Shaub said he was “horrified” by an incident in which Trump’s lawyer asked if the President could file his financial disclosure form without signing it.

“You need to set a strong ethical tone from the top. Tone is everything in government ethics,” he said. “And what your appointees do is going to follow what you do. We’ve seen a number of incidents that I’ve tried to highlight over the past several months where they’re not following the traditional ethical tone and behaving in a way government officials always behave, and that has really hurt us along the way.”

On top of giving the appearance that he is “profiting from the presidency” by hosting foreign governmental events at his hotels, Shaub said the request from the President’s attorney about not signing financial disclosure forms was the “weirdest moment of my entire career.”

“I’ll give him credit that he filed his financial disclosure form voluntarily this year as past Presidents have done, so at least that’s one tradition that he stuck to. I was horrified when I sat across the table from his attorney and she asked me if he could file it without signing it to certify that it’s true,” he said. “I pointed out to her that millions of financial disclosure reports have been filed in the past four decades and every one of them has been certified as true, and I think we could ask that of our President.”

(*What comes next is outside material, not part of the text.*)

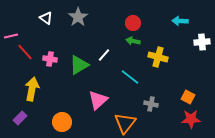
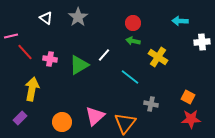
yellow cross: rotated 18 degrees clockwise
pink triangle: moved 3 px left, 16 px down
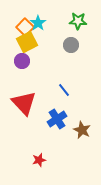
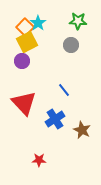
blue cross: moved 2 px left
red star: rotated 16 degrees clockwise
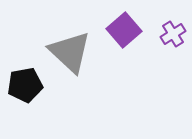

He said the President did eventually sign it, even though his lawyer tried to convince Shaub to accept it unsigned because signing is voluntary. He said he would like to see rules changed so that Presidents are required to release their tax forms as well.

“It was truly the weirdest moment of my entire career. I practically had to pinch myself to make sure I was awake. I thought, ‘This is the embodiment of exactly how far we’ve departed from the ethical norms that the American people are entitled to expect their leaders to live up to,’” he said.

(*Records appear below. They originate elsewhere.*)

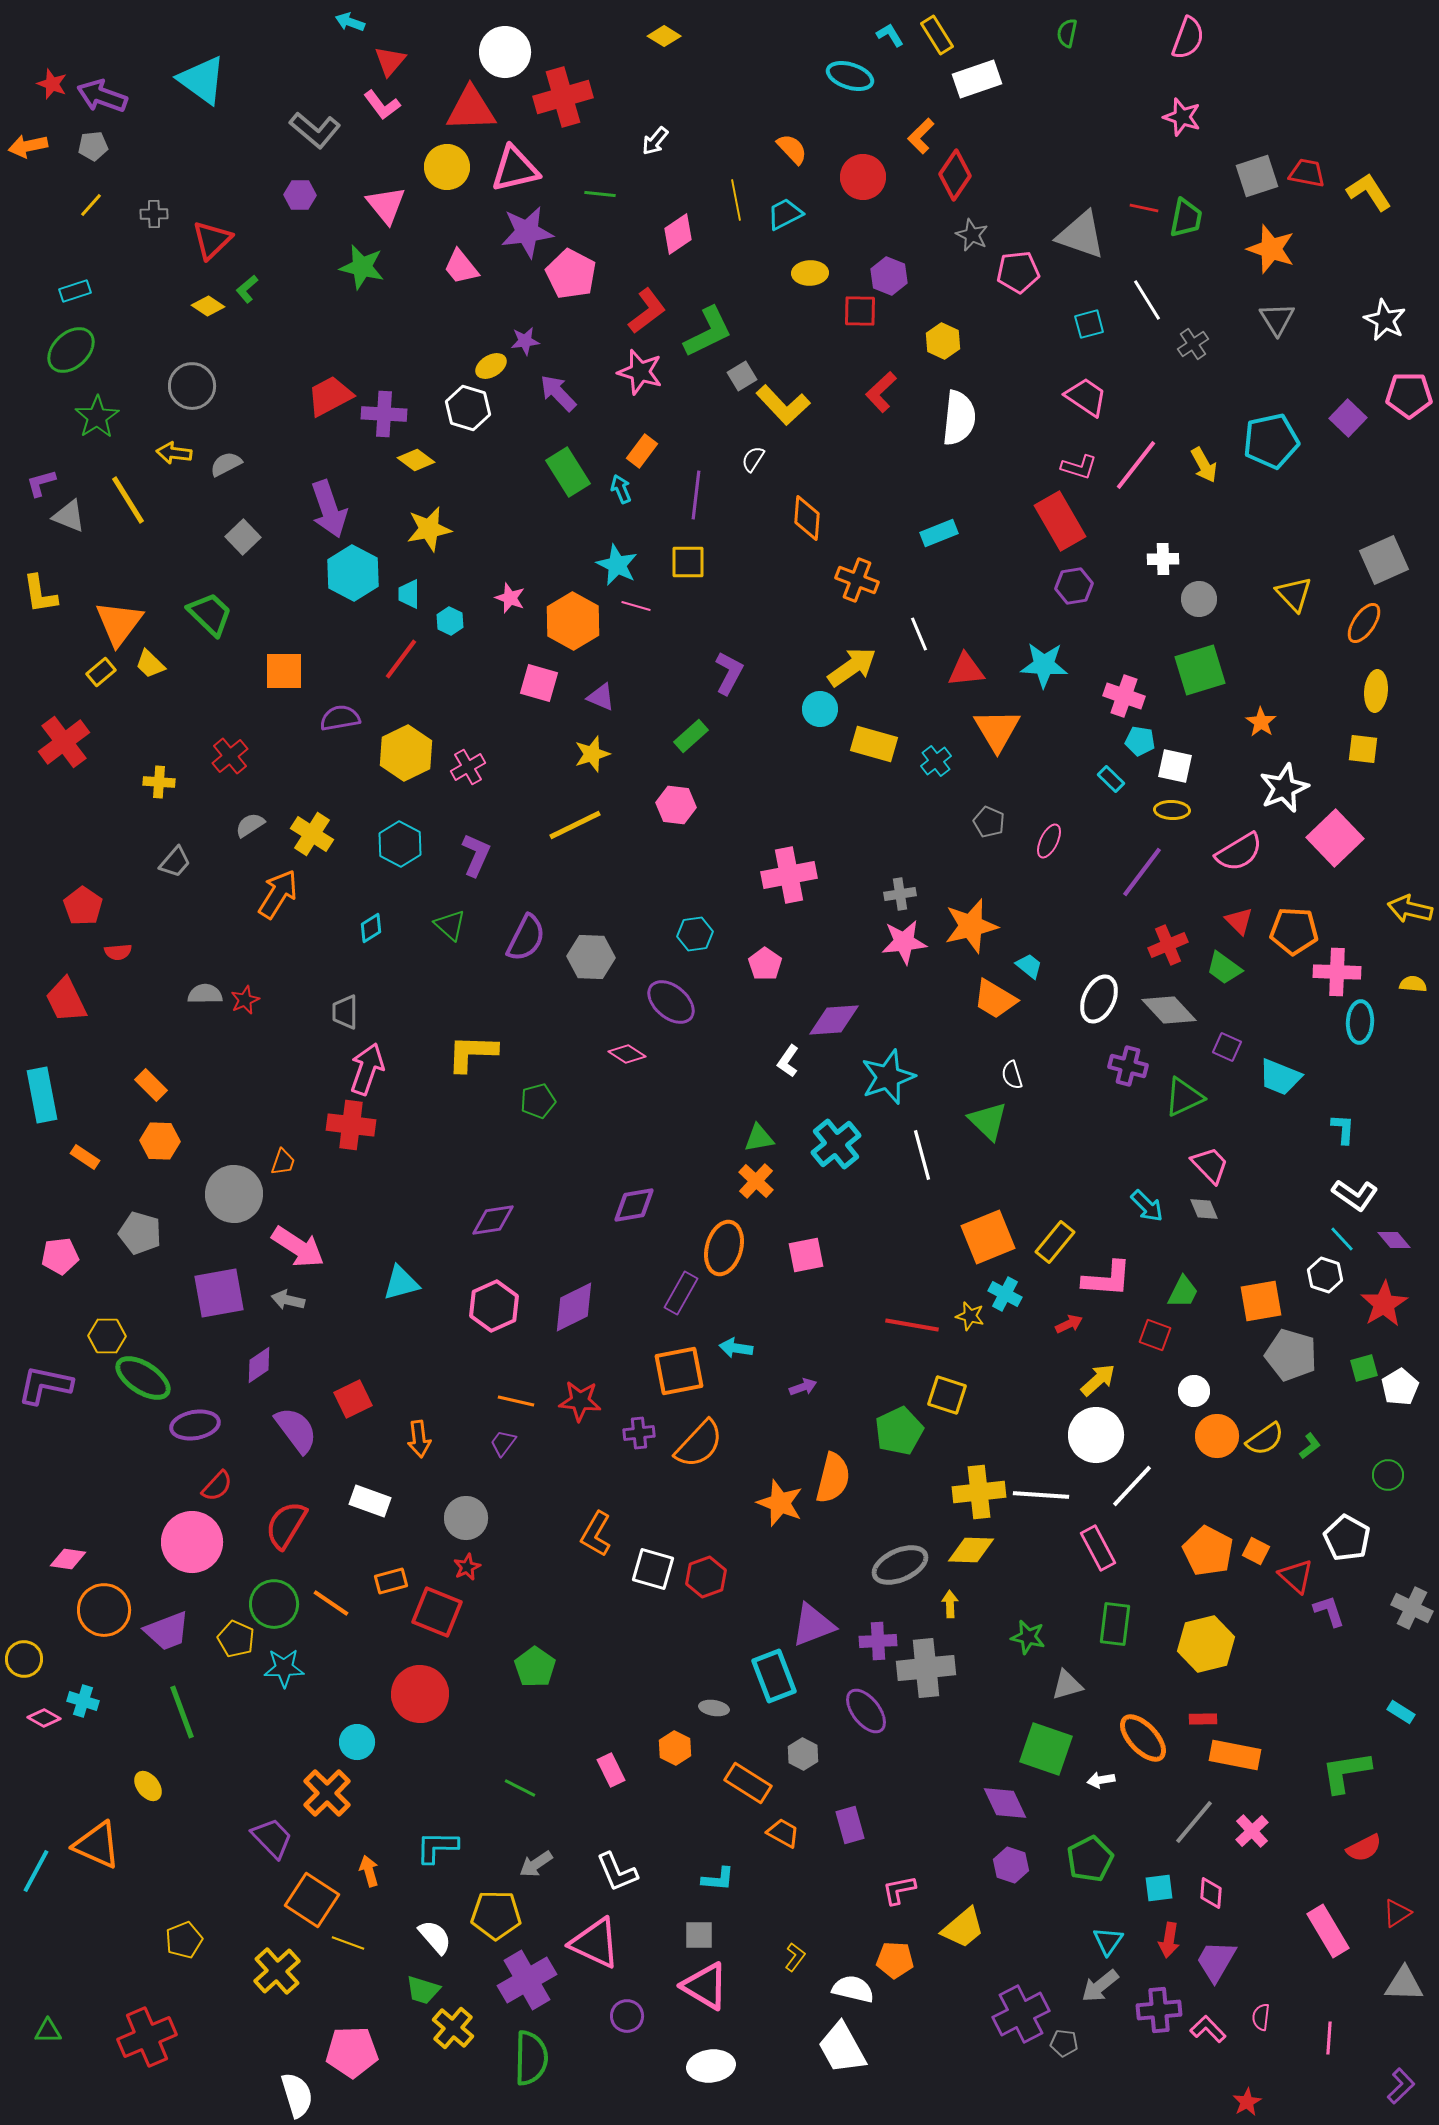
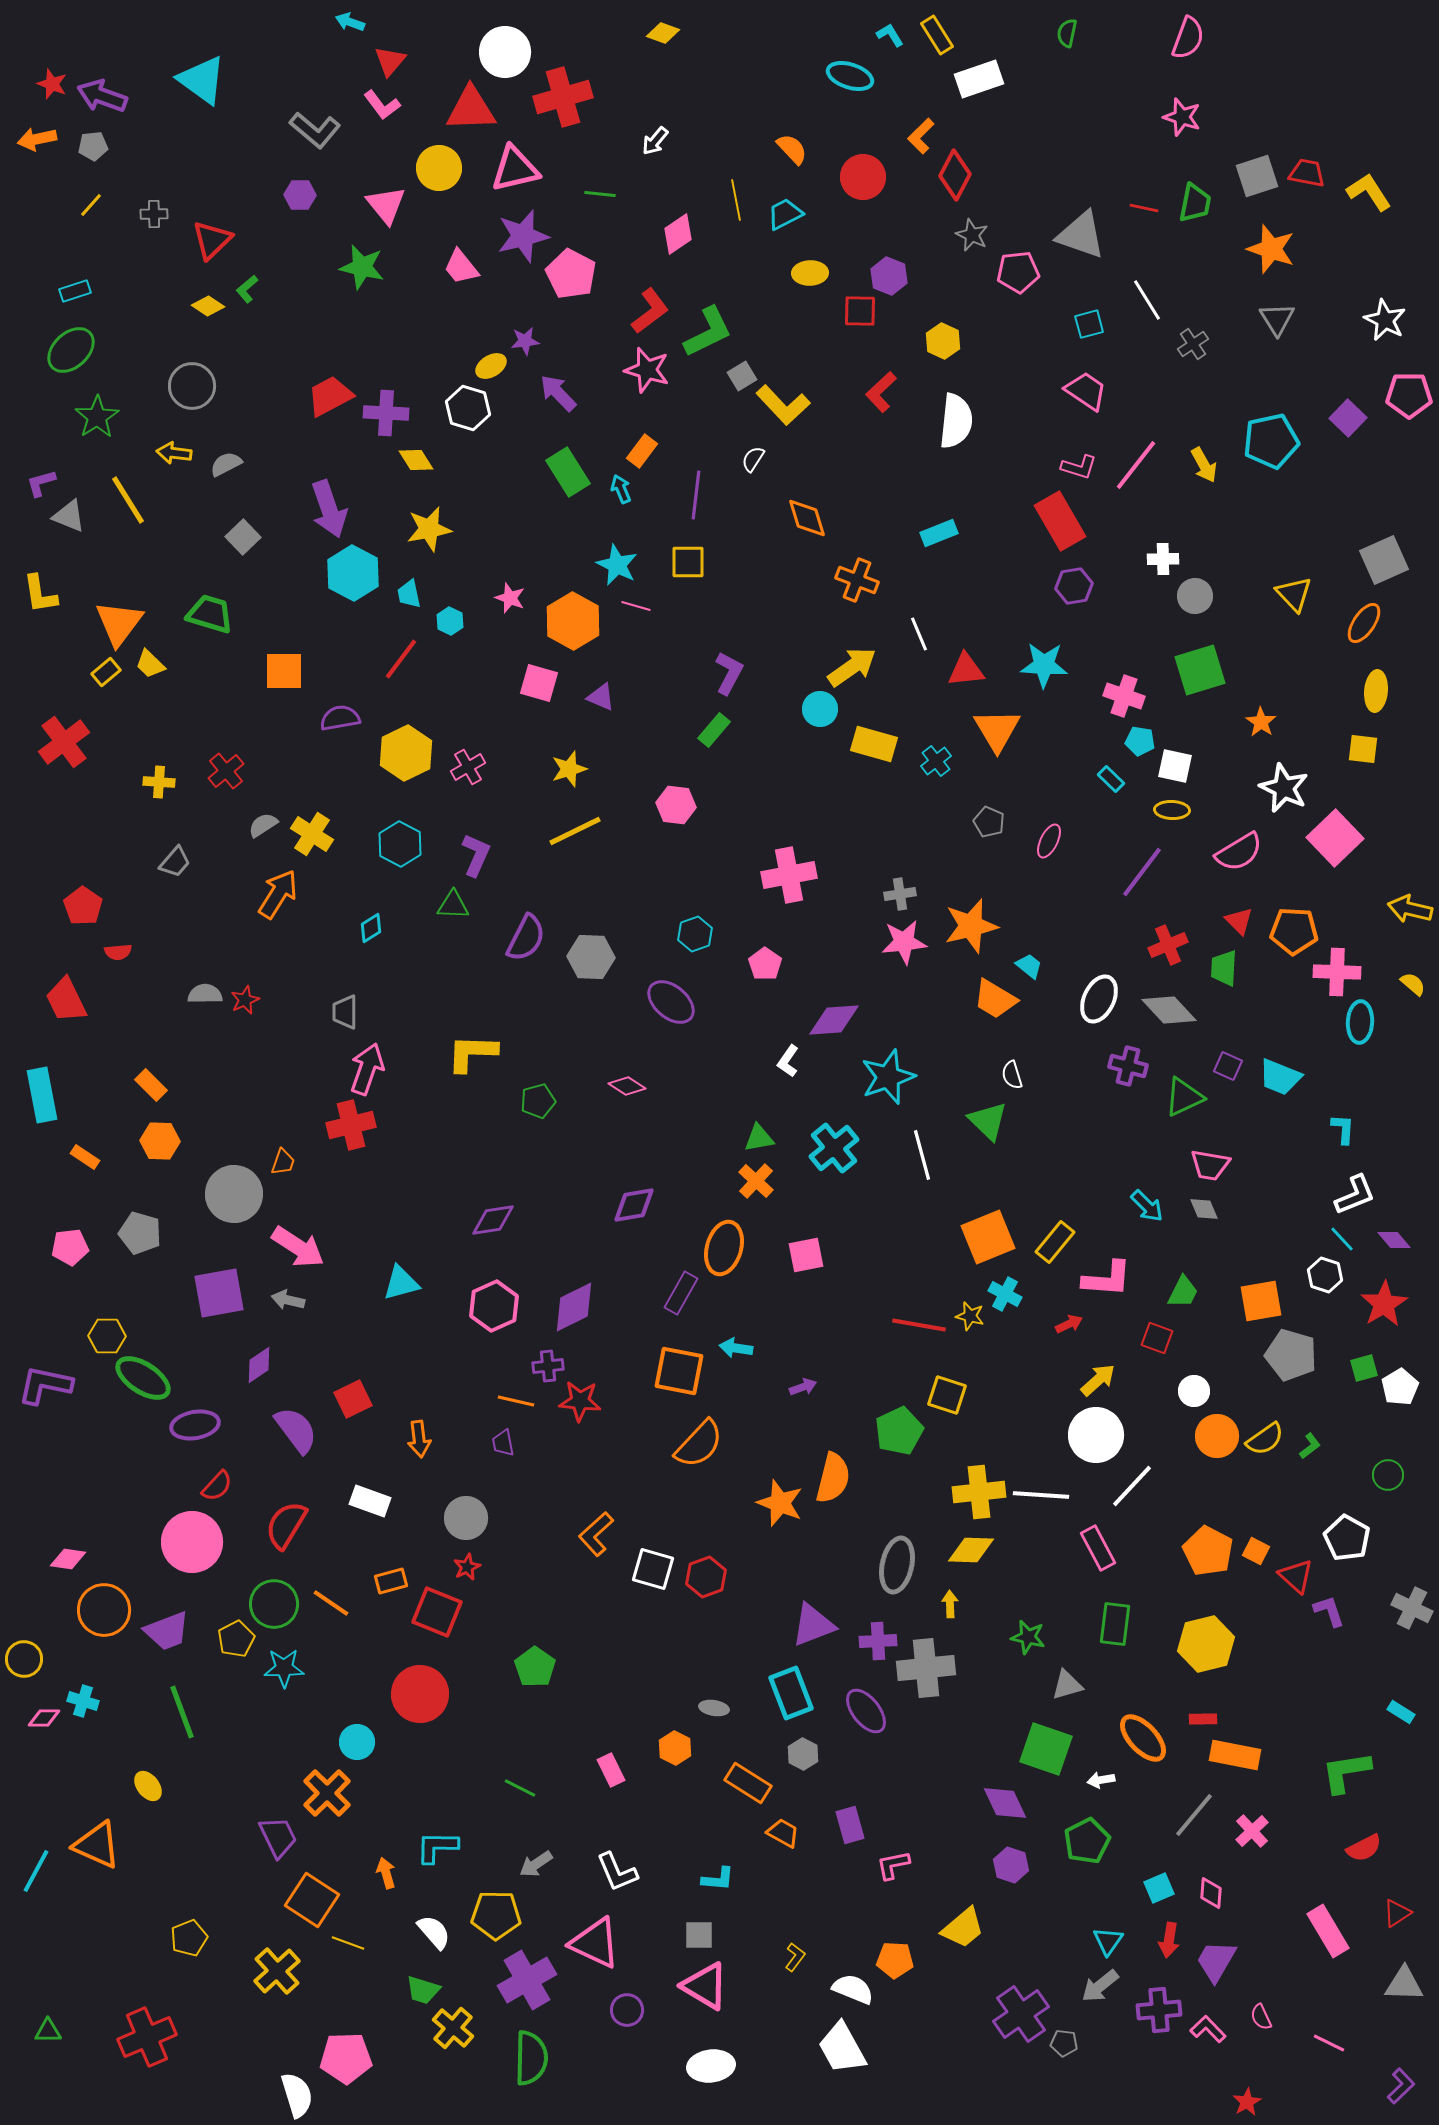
yellow diamond at (664, 36): moved 1 px left, 3 px up; rotated 12 degrees counterclockwise
white rectangle at (977, 79): moved 2 px right
orange arrow at (28, 146): moved 9 px right, 7 px up
yellow circle at (447, 167): moved 8 px left, 1 px down
red diamond at (955, 175): rotated 6 degrees counterclockwise
green trapezoid at (1186, 218): moved 9 px right, 15 px up
purple star at (527, 232): moved 4 px left, 4 px down; rotated 6 degrees counterclockwise
red L-shape at (647, 311): moved 3 px right
pink star at (640, 372): moved 7 px right, 2 px up
pink trapezoid at (1086, 397): moved 6 px up
purple cross at (384, 414): moved 2 px right, 1 px up
white semicircle at (959, 418): moved 3 px left, 3 px down
yellow diamond at (416, 460): rotated 21 degrees clockwise
orange diamond at (807, 518): rotated 21 degrees counterclockwise
cyan trapezoid at (409, 594): rotated 12 degrees counterclockwise
gray circle at (1199, 599): moved 4 px left, 3 px up
green trapezoid at (210, 614): rotated 27 degrees counterclockwise
yellow rectangle at (101, 672): moved 5 px right
green rectangle at (691, 736): moved 23 px right, 6 px up; rotated 8 degrees counterclockwise
yellow star at (592, 754): moved 23 px left, 15 px down
red cross at (230, 756): moved 4 px left, 15 px down
white star at (1284, 788): rotated 24 degrees counterclockwise
gray semicircle at (250, 825): moved 13 px right
yellow line at (575, 825): moved 6 px down
green triangle at (450, 925): moved 3 px right, 20 px up; rotated 40 degrees counterclockwise
cyan hexagon at (695, 934): rotated 12 degrees counterclockwise
green trapezoid at (1224, 968): rotated 57 degrees clockwise
yellow semicircle at (1413, 984): rotated 36 degrees clockwise
purple square at (1227, 1047): moved 1 px right, 19 px down
pink diamond at (627, 1054): moved 32 px down
red cross at (351, 1125): rotated 21 degrees counterclockwise
cyan cross at (836, 1144): moved 2 px left, 4 px down
pink trapezoid at (1210, 1165): rotated 144 degrees clockwise
white L-shape at (1355, 1195): rotated 57 degrees counterclockwise
pink pentagon at (60, 1256): moved 10 px right, 9 px up
red line at (912, 1325): moved 7 px right
red square at (1155, 1335): moved 2 px right, 3 px down
orange square at (679, 1371): rotated 22 degrees clockwise
purple cross at (639, 1433): moved 91 px left, 67 px up
purple trapezoid at (503, 1443): rotated 48 degrees counterclockwise
orange L-shape at (596, 1534): rotated 18 degrees clockwise
gray ellipse at (900, 1565): moved 3 px left; rotated 54 degrees counterclockwise
yellow pentagon at (236, 1639): rotated 21 degrees clockwise
cyan rectangle at (774, 1676): moved 17 px right, 17 px down
pink diamond at (44, 1718): rotated 28 degrees counterclockwise
gray line at (1194, 1822): moved 7 px up
purple trapezoid at (272, 1838): moved 6 px right, 1 px up; rotated 18 degrees clockwise
green pentagon at (1090, 1859): moved 3 px left, 18 px up
orange arrow at (369, 1871): moved 17 px right, 2 px down
cyan square at (1159, 1888): rotated 16 degrees counterclockwise
pink L-shape at (899, 1890): moved 6 px left, 25 px up
white semicircle at (435, 1937): moved 1 px left, 5 px up
yellow pentagon at (184, 1940): moved 5 px right, 2 px up
white semicircle at (853, 1989): rotated 9 degrees clockwise
purple cross at (1021, 2014): rotated 8 degrees counterclockwise
purple circle at (627, 2016): moved 6 px up
pink semicircle at (1261, 2017): rotated 32 degrees counterclockwise
pink line at (1329, 2038): moved 5 px down; rotated 68 degrees counterclockwise
pink pentagon at (352, 2052): moved 6 px left, 6 px down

He also discussed his former office’s work to look at whether the President’s real estate holdings proved any type of conflict of interest for the Presidency, saying the “world of real estate is an entirely new thing.”

“I got to be honest with you, I don’t think we know 100 percent for sure that we understand what all of the underlying holdings are at OGE, but it met the disclosure requirements and, you know, technically the conflict of interest laws don’t apply even though Presidents have always followed them,” he said. “So we had to certify the report because it was good enough from a disclosure standpoint to meet the legal requirements, but I’m not sure that we fully understood everything in it.”